Purpose : Endoplasmic Reticulum (ER) stress plays a major role in several metabolic disorders including diabetes. We hypothesized that ER stress pathways interact with inflammatory signaling leading to retinal barrier dysfunction in diabetic retinopathy (DR). Using a well characterized chronic proinflammatory tie2-TNF mouse model and retinal endothelial cells we assessed the connection between ER stress and hyperglycemic stress in mediating vascular permeability.

Methods : Tie2-TNF and age matched wildtype mice were made diabetic with intraperitoneal injections of Streptozotocin and evaluated for retinal vascular permeability by fluorescein labeled-BSA leakage assay. Human retinal microvascular endothelial cells (HREC) were treated with 10 ng/mL TNF-α and 30 mmol/L glucose for 3 hours with and without ER stress inhibitor (10µM TUDCA). Gene and protein expression of ER stress markers were analyzed by Taqman assay and Western blot analysis respectively. Alterations in endothelial junction proteins were evaluated by western blot.

Results : Frozen sections of retina from tie2-TNF transgenic mice demonstrated increased vascular leakage compared to wildtype mice which was further exacerbated with diabetes. Interestingly, whole mount retinal preparation from diabetic tie2-TNF mice demonstrated hyper permeable vessels with strong extravasation of FITC-BSA and extravasation of red blood cells. Retinal extracts from 6-month old tie2-TNF mice exhibited increased mRNA levels of ER stress markers (GRP78, PERK, IRE1α and CHOP) compared to age matched wild type mice (n=3 each, p<0.05). In HREC cells, ER stress was significantly upregulated with TNF and high glucose combination as evidenced by increased gene expression of GRP-78, PERK, IRE-1α, ATF-6, XBP-1, CHOP and increased protein expression of GRP78 and a decreased ZO-1 expression (p<0.05 compared to control). On the other hand, TUDCA treated cells reversed ER stress markers.

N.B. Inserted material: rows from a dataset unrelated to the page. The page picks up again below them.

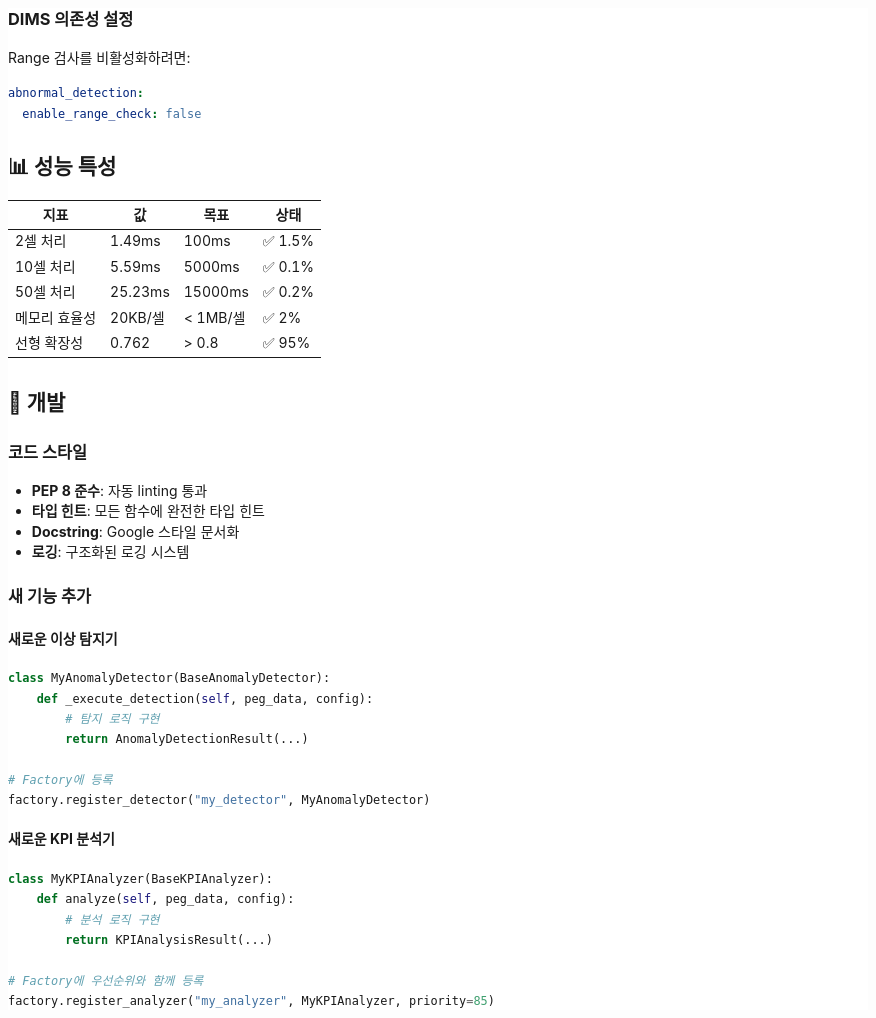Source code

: ### DIMS 의존성 설정

Range 검사를 비활성화하려면:

```yaml
abnormal_detection:
  enable_range_check: false
```

## 📊 성능 특성

| 지표          | 값      | 목표     | 상태    |
| ------------- | ------- | -------- | ------- |
| 2셀 처리      | 1.49ms  | 100ms    | ✅ 1.5% |
| 10셀 처리     | 5.59ms  | 5000ms   | ✅ 0.1% |
| 50셀 처리     | 25.23ms | 15000ms  | ✅ 0.2% |
| 메모리 효율성 | 20KB/셀 | < 1MB/셀 | ✅ 2%   |
| 선형 확장성   | 0.762   | > 0.8    | ✅ 95%  |

## 🔧 개발

### 코드 스타일

- **PEP 8 준수**: 자동 linting 통과
- **타입 힌트**: 모든 함수에 완전한 타입 힌트
- **Docstring**: Google 스타일 문서화
- **로깅**: 구조화된 로깅 시스템

### 새 기능 추가

#### 새로운 이상 탐지기

```python
class MyAnomalyDetector(BaseAnomalyDetector):
    def _execute_detection(self, peg_data, config):
        # 탐지 로직 구현
        return AnomalyDetectionResult(...)

# Factory에 등록
factory.register_detector("my_detector", MyAnomalyDetector)
```

#### 새로운 KPI 분석기

```python
class MyKPIAnalyzer(BaseKPIAnalyzer):
    def analyze(self, peg_data, config):
        # 분석 로직 구현
        return KPIAnalysisResult(...)

# Factory에 우선순위와 함께 등록
factory.register_analyzer("my_analyzer", MyKPIAnalyzer, priority=85)
```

Conclusions : ER stress is a key mediator of vascular damage in the setting of increased inflammatory burden in retinal endothelial cells. Understanding the underlying ER stress mechanisms may shed new insights into novel therapeutic targets for DR.

This is an abstract that was submitted for the 2017 ARVO Annual Meeting, held in Baltimore, MD, May 7-11, 2017.